26 Temmuz 2012 Perşembe

BRUGGE - Belçika

Sehrin ismine burada Bruges  deniliyor.  
Turkiye de  Brugge olarak yazilip Brüj diye okunuyor.



Dun Gent´i anlattigim yazimda da bahsettigim gibi, burasi için Gent´in bir beden buyuk hali olup bir ortaçag sehri diyebiliriz.

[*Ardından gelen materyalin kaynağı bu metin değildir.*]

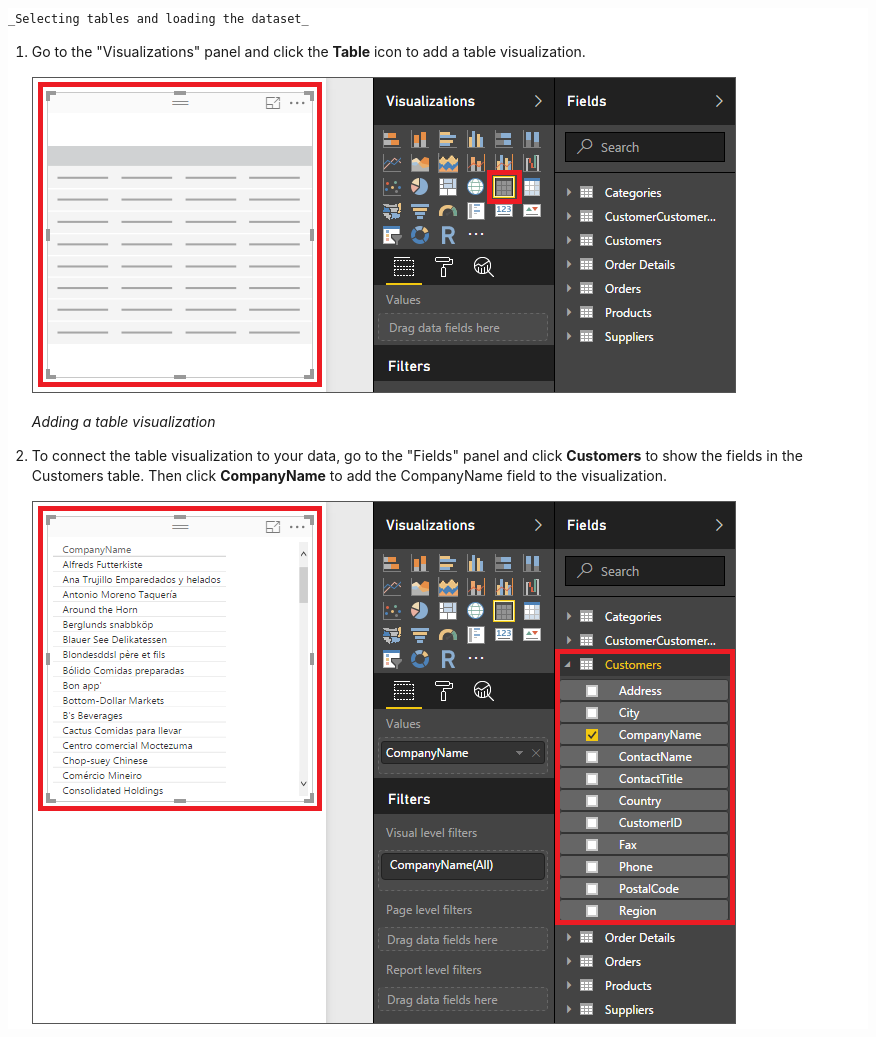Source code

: 	_Selecting tables and loading the dataset_	

1. Go to the "Visualizations" panel and click the **Table** icon to add a table visualization.

	![Adding a table visualization](Images/desktop-select-table-visualization.png)
	
	_Adding a table visualization_	

1.	To connect the table visualization to your data, go to the "Fields" panel and click  **Customers** to show the fields in the Customers table. Then click **CompanyName** to add the CompanyName field to the visualization.

	![Adding CompanyName to the visualization](Images/desktop-adding-customer-fields.png)
	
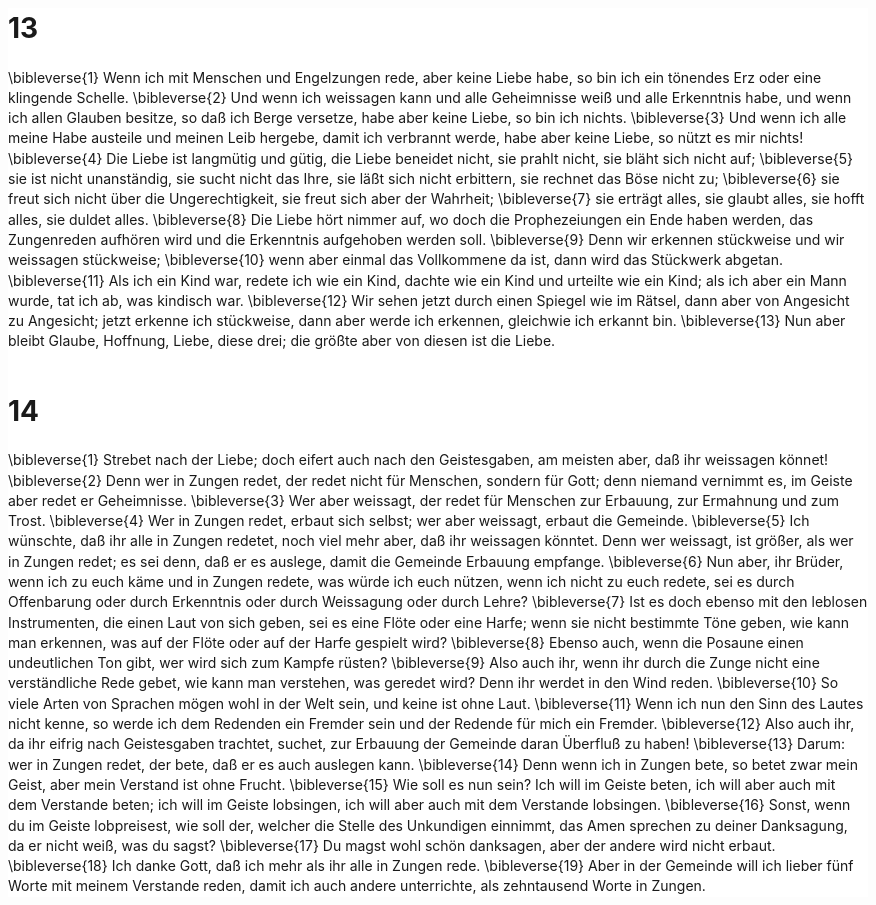 # 13 
\bibleverse{1} Wenn ich mit Menschen und Engelzungen rede, aber keine Liebe habe, so bin ich ein tönendes Erz oder eine klingende Schelle. 
\bibleverse{2} Und wenn ich weissagen kann und alle Geheimnisse weiß und alle Erkenntnis habe, und wenn ich allen Glauben besitze, so daß ich Berge versetze, habe aber keine Liebe, so bin ich nichts. 
\bibleverse{3} Und wenn ich alle meine Habe austeile und meinen Leib hergebe, damit ich verbrannt werde, habe aber keine Liebe, so nützt es mir nichts! 
\bibleverse{4} Die Liebe ist langmütig und gütig, die Liebe beneidet nicht, sie prahlt nicht, sie bläht sich nicht auf; 
\bibleverse{5} sie ist nicht unanständig, sie sucht nicht das Ihre, sie läßt sich nicht erbittern, sie rechnet das Böse nicht zu; 
\bibleverse{6} sie freut sich nicht über die Ungerechtigkeit, sie freut sich aber der Wahrheit; 
\bibleverse{7} sie erträgt alles, sie glaubt alles, sie hofft alles, sie duldet alles. 
\bibleverse{8} Die Liebe hört nimmer auf, wo doch die Prophezeiungen ein Ende haben werden, das Zungenreden aufhören wird und die Erkenntnis aufgehoben werden soll. 
\bibleverse{9} Denn wir erkennen stückweise und wir weissagen stückweise; 
\bibleverse{10} wenn aber einmal das Vollkommene da ist, dann wird das Stückwerk abgetan. 
\bibleverse{11} Als ich ein Kind war, redete ich wie ein Kind, dachte wie ein Kind und urteilte wie ein Kind; als ich aber ein Mann wurde, tat ich ab, was kindisch war. 
\bibleverse{12} Wir sehen jetzt durch einen Spiegel wie im Rätsel, dann aber von Angesicht zu Angesicht; jetzt erkenne ich stückweise, dann aber werde ich erkennen, gleichwie ich erkannt bin. 
\bibleverse{13} Nun aber bleibt Glaube, Hoffnung, Liebe, diese drei; die größte aber von diesen ist die Liebe. 

# 14 
\bibleverse{1} Strebet nach der Liebe; doch eifert auch nach den Geistesgaben, am meisten aber, daß ihr weissagen könnet! 
\bibleverse{2} Denn wer in Zungen redet, der redet nicht für Menschen, sondern für Gott; denn niemand vernimmt es, im Geiste aber redet er Geheimnisse. 
\bibleverse{3} Wer aber weissagt, der redet für Menschen zur Erbauung, zur Ermahnung und zum Trost. 
\bibleverse{4} Wer in Zungen redet, erbaut sich selbst; wer aber weissagt, erbaut die Gemeinde. 
\bibleverse{5} Ich wünschte, daß ihr alle in Zungen redetet, noch viel mehr aber, daß ihr weissagen könntet. Denn wer weissagt, ist größer, als wer in Zungen redet; es sei denn, daß er es auslege, damit die Gemeinde Erbauung empfange. 
\bibleverse{6} Nun aber, ihr Brüder, wenn ich zu euch käme und in Zungen redete, was würde ich euch nützen, wenn ich nicht zu euch redete, sei es durch Offenbarung oder durch Erkenntnis oder durch Weissagung oder durch Lehre? 
\bibleverse{7} Ist es doch ebenso mit den leblosen Instrumenten, die einen Laut von sich geben, sei es eine Flöte oder eine Harfe; wenn sie nicht bestimmte Töne geben, wie kann man erkennen, was auf der Flöte oder auf der Harfe gespielt wird? 
\bibleverse{8} Ebenso auch, wenn die Posaune einen undeutlichen Ton gibt, wer wird sich zum Kampfe rüsten? 
\bibleverse{9} Also auch ihr, wenn ihr durch die Zunge nicht eine verständliche Rede gebet, wie kann man verstehen, was geredet wird? Denn ihr werdet in den Wind reden. 
\bibleverse{10} So viele Arten von Sprachen mögen wohl in der Welt sein, und keine ist ohne Laut. 
\bibleverse{11} Wenn ich nun den Sinn des Lautes nicht kenne, so werde ich dem Redenden ein Fremder sein und der Redende für mich ein Fremder. 
\bibleverse{12} Also auch ihr, da ihr eifrig nach Geistesgaben trachtet, suchet, zur Erbauung der Gemeinde daran Überfluß zu haben! 
\bibleverse{13} Darum: wer in Zungen redet, der bete, daß er es auch auslegen kann. 
\bibleverse{14} Denn wenn ich in Zungen bete, so betet zwar mein Geist, aber mein Verstand ist ohne Frucht. 
\bibleverse{15} Wie soll es nun sein? Ich will im Geiste beten, ich will aber auch mit dem Verstande beten; ich will im Geiste lobsingen, ich will aber auch mit dem Verstande lobsingen. 
\bibleverse{16} Sonst, wenn du im Geiste lobpreisest, wie soll der, welcher die Stelle des Unkundigen einnimmt, das Amen sprechen zu deiner Danksagung, da er nicht weiß, was du sagst? 
\bibleverse{17} Du magst wohl schön danksagen, aber der andere wird nicht erbaut. 
\bibleverse{18} Ich danke Gott, daß ich mehr als ihr alle in Zungen rede. 
\bibleverse{19} Aber in der Gemeinde will ich lieber fünf Worte mit meinem Verstande reden, damit ich auch andere unterrichte, als zehntausend Worte in Zungen. 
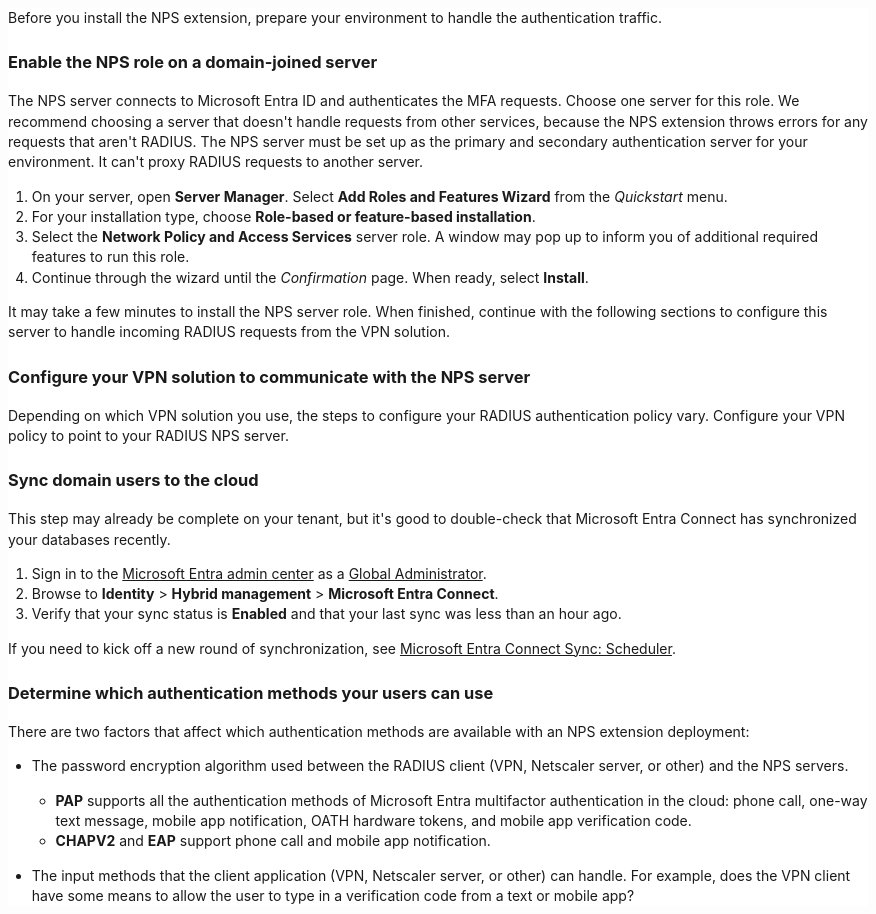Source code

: Before you install the NPS extension, prepare your environment to handle the authentication traffic.

### Enable the NPS role on a domain-joined server

The NPS server connects to Microsoft Entra ID and authenticates the MFA requests. Choose one server for this role. We recommend choosing a server that doesn't handle requests from other services, because the NPS extension throws errors for any requests that aren't RADIUS. The NPS server must be set up as the primary and secondary authentication server for your environment. It can't proxy RADIUS requests to another server.

1. On your server, open **Server Manager**. Select **Add Roles and Features Wizard** from the *Quickstart* menu.
2. For your installation type, choose **Role-based or feature-based installation**.
3. Select the **Network Policy and Access Services** server role. A window may pop up to inform you of additional required features to run this role.
4. Continue through the wizard until the *Confirmation* page. When ready, select **Install**.

It may take a few minutes to install the NPS server role. When finished, continue with the following sections to configure this server to handle incoming RADIUS requests from the VPN solution.

### Configure your VPN solution to communicate with the NPS server

Depending on which VPN solution you use, the steps to configure your RADIUS authentication policy vary. Configure your VPN policy to point to your RADIUS NPS server.

### Sync domain users to the cloud

This step may already be complete on your tenant, but it's good to double-check that Microsoft Entra Connect has synchronized your databases recently.

1. Sign in to the [Microsoft Entra admin center](https://entra.microsoft.com) as a [Global Administrator](~/identity/role-based-access-control/permissions-reference.md#global-administrator).
1. Browse to **Identity** > **Hybrid management** > **Microsoft Entra Connect**.
3. Verify that your sync status is **Enabled** and that your last sync was less than an hour ago.

If you need to kick off a new round of synchronization, see [Microsoft Entra Connect Sync: Scheduler](~/identity/hybrid/connect/how-to-connect-sync-feature-scheduler.md#start-the-scheduler).

### Determine which authentication methods your users can use

There are two factors that affect which authentication methods are available with an NPS extension deployment:

* The password encryption algorithm used between the RADIUS client (VPN, Netscaler server, or other) and the NPS servers.
   - **PAP** supports all the authentication methods of Microsoft Entra multifactor authentication in the cloud: phone call, one-way text message, mobile app notification, OATH hardware tokens, and mobile app verification code.
   - **CHAPV2** and **EAP** support phone call and mobile app notification.  

* The input methods that the client application (VPN, Netscaler server, or other) can handle. For example, does the VPN client have some means to allow the user to type in a verification code from a text or mobile app?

Tasli yoldan sokaklari ile, 



 meydanlari ile, 


  üçgen çatılı renkli evleri ile,


enfes kanal manzarasi ile, 
 
 ihtisamli binaları ile, 
  burayi sevmemek mumkun degil.


Fotograflardan da fark edeceginiz gibi burasi da bir kanal şehri.  
Sehri hem tekne turu ile kanallardan, hem otobus turu ile karadan gezme ve tanima imkanimiz oldu. .

Ayrica  genelde bayanlar tarafindan kullanilan fayton turlarida var , ama çok pahali. 
Iki kisilik tek tur,  yarim saat kadar :  40 €. 


Restaurant urunlerinin haddinden fazla pahali oldugunu soylemeden geçemiycem. 







Uzerinde kemerli eski koprulerin bulundugu kanallarda yolculuk yapmak, tarihde yolculuk yapmak gibi birsey.




Brugge´un birası da unluymus. 


Bira fabrikalarindan birini de rehber esliginde gezme imkanimiz oldu.
O sirada ani defterine duygularimi bir iki satirla not dustum.


 Hava surekli kapali olmakla beraber zaman zaman da yagmur yagdi.


Bisiklet  burada da çok yaygın olarak kullaniliyor. 
Tabiki bisiklet park yerleri de var. 
Bisiklet trafige bu kadar hakim olunca, egzos kokusu almiyor, korna sesi de duymuyorsunuz.

Burasi bir kafe.
Yukaridan  iple sallananlar da domuz butu.



Kanalın kenarlari rengarenk çiçeklerle renklendirilmis durumda.  
Insanin baktikca içi açiliyor. Tekne turuna katilabilmek için siramizi bekliyoruz bizde. 



Tur sirasinda fark ettigim fahri konsolosluk binamiz.

Brugge´den de gozume çarpanlar, makineme yansiyanlar bunlardi.
Buruksel´de gorusmek uzere sevgilerimle.